Segment Open

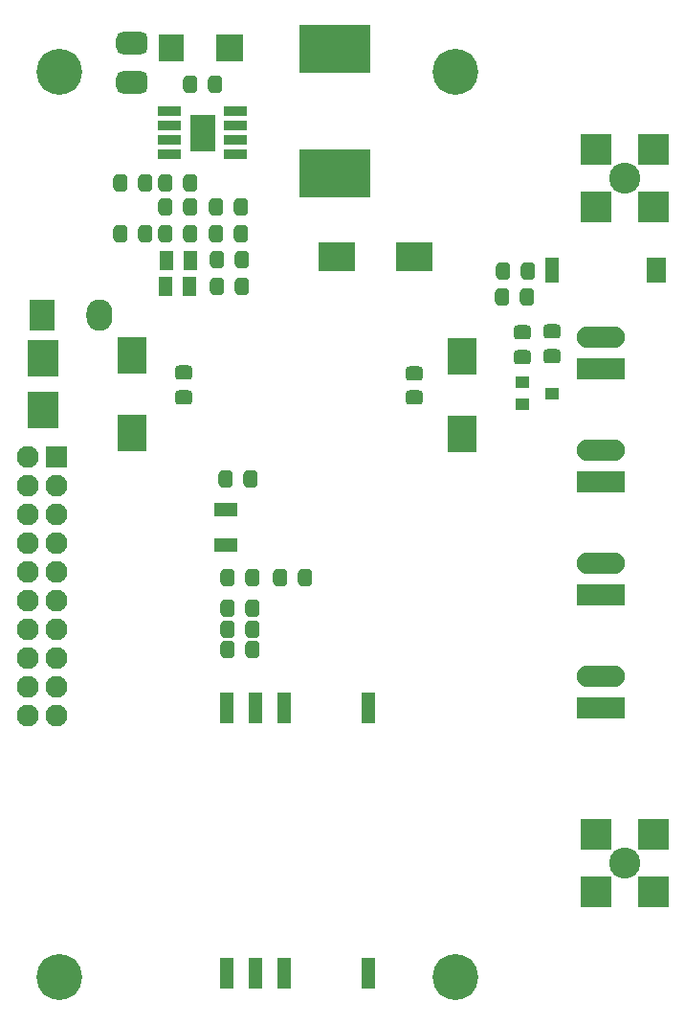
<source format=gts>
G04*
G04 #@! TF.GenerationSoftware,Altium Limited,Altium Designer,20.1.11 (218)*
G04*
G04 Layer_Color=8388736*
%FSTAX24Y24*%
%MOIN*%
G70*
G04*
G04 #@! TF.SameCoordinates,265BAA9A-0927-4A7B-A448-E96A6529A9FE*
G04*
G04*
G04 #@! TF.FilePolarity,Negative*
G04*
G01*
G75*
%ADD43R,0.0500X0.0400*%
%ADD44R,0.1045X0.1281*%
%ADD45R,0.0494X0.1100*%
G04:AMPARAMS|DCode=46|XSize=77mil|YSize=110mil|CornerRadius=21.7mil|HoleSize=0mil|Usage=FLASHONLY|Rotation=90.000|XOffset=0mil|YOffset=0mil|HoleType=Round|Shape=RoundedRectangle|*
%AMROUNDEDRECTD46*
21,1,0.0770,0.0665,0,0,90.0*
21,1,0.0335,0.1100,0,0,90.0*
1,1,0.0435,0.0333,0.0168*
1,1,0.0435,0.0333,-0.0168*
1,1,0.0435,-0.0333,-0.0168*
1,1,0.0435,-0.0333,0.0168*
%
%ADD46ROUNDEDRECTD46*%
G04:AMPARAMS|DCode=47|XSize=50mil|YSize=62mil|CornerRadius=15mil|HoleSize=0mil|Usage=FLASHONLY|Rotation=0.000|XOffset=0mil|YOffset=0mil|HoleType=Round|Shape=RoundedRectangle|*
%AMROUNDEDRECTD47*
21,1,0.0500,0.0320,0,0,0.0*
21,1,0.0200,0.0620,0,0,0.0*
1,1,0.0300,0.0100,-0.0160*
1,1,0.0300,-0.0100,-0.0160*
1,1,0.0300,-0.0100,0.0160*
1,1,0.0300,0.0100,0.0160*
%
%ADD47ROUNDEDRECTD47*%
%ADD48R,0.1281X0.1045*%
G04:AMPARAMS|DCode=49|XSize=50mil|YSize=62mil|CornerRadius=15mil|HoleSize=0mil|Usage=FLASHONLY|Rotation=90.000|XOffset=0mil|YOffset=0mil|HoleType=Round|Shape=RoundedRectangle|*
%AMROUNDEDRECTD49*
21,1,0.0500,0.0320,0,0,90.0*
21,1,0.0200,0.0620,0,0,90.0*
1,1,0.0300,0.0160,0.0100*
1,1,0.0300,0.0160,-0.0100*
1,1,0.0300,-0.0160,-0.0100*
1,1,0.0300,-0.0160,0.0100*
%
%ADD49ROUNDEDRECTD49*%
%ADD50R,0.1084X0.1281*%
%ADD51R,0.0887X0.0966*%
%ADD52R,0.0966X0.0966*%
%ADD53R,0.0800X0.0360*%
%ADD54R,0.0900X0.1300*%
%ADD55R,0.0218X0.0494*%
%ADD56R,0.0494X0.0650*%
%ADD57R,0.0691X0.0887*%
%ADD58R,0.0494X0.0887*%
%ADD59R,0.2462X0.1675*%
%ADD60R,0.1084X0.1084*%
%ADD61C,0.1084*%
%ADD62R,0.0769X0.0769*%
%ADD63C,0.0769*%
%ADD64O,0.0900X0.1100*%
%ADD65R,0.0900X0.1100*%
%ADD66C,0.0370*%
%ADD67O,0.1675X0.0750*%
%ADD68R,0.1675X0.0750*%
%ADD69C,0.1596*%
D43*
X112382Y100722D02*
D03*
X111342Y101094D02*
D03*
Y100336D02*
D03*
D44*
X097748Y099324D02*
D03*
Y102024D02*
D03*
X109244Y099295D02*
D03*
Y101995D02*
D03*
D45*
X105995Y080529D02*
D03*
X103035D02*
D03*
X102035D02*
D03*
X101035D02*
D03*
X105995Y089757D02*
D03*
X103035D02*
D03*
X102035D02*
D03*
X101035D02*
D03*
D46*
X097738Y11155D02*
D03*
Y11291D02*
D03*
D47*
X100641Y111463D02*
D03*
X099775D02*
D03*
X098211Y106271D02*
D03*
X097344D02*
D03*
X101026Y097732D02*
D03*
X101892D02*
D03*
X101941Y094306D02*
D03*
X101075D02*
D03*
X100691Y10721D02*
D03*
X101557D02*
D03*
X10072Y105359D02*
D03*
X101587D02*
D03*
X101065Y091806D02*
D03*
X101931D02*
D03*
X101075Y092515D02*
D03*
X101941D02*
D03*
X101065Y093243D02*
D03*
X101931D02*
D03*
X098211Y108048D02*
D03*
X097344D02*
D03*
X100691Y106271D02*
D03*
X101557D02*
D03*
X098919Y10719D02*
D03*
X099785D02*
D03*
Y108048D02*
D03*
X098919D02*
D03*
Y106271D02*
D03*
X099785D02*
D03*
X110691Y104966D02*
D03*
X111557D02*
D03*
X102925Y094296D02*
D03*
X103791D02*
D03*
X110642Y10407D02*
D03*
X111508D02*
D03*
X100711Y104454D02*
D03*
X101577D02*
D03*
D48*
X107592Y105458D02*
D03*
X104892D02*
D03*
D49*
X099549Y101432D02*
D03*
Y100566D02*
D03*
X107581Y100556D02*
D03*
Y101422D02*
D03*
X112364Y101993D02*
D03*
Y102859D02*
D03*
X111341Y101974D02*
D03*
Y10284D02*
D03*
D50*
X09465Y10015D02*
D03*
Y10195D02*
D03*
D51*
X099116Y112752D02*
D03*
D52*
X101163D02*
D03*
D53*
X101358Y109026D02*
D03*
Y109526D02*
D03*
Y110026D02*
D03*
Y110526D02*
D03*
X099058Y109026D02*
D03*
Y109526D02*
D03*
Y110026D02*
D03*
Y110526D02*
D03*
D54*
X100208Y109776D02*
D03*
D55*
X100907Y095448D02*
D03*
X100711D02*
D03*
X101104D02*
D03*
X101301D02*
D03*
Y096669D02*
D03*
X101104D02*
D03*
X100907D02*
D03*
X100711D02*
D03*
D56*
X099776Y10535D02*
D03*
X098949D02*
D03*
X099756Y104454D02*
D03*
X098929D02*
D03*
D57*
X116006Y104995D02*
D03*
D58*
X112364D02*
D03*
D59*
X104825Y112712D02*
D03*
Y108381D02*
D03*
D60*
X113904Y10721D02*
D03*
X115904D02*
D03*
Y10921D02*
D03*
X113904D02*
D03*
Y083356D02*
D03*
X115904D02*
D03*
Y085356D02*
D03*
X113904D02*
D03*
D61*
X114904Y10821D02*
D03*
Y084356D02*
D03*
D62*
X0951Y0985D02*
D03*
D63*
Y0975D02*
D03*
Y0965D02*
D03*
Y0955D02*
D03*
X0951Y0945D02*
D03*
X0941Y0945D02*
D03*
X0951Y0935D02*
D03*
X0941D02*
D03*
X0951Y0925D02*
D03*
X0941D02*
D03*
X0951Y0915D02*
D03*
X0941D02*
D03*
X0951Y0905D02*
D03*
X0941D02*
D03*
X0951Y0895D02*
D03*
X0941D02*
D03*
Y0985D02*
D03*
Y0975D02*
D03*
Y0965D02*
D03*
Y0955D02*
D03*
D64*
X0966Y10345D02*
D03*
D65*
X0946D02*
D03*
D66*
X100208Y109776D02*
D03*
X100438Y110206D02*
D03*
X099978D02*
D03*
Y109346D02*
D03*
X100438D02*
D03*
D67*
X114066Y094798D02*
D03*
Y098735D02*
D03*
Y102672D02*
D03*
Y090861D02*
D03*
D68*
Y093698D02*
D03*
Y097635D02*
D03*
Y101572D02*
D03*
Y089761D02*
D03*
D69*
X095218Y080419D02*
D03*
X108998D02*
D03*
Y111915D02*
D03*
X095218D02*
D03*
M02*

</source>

Segment Closed
Segment Open

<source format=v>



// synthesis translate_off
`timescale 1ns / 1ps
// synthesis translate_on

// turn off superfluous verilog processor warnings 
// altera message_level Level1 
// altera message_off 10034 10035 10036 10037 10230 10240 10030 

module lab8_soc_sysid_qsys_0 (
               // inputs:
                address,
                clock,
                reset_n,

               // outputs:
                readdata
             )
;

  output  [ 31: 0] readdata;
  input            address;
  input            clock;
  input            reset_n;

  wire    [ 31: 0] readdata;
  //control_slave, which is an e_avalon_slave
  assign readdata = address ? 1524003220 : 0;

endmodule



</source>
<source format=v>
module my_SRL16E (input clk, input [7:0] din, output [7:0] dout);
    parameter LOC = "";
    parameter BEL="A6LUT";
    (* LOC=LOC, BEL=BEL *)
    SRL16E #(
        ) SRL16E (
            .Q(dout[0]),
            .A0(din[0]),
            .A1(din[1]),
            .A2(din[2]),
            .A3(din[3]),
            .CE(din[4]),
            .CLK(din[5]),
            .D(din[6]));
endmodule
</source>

Segment Closed

■ **Exercise details**: Show every line above in which the word "synthesis" occurs.

■ **Response to this task**:
// synthesis translate_off
// synthesis translate_on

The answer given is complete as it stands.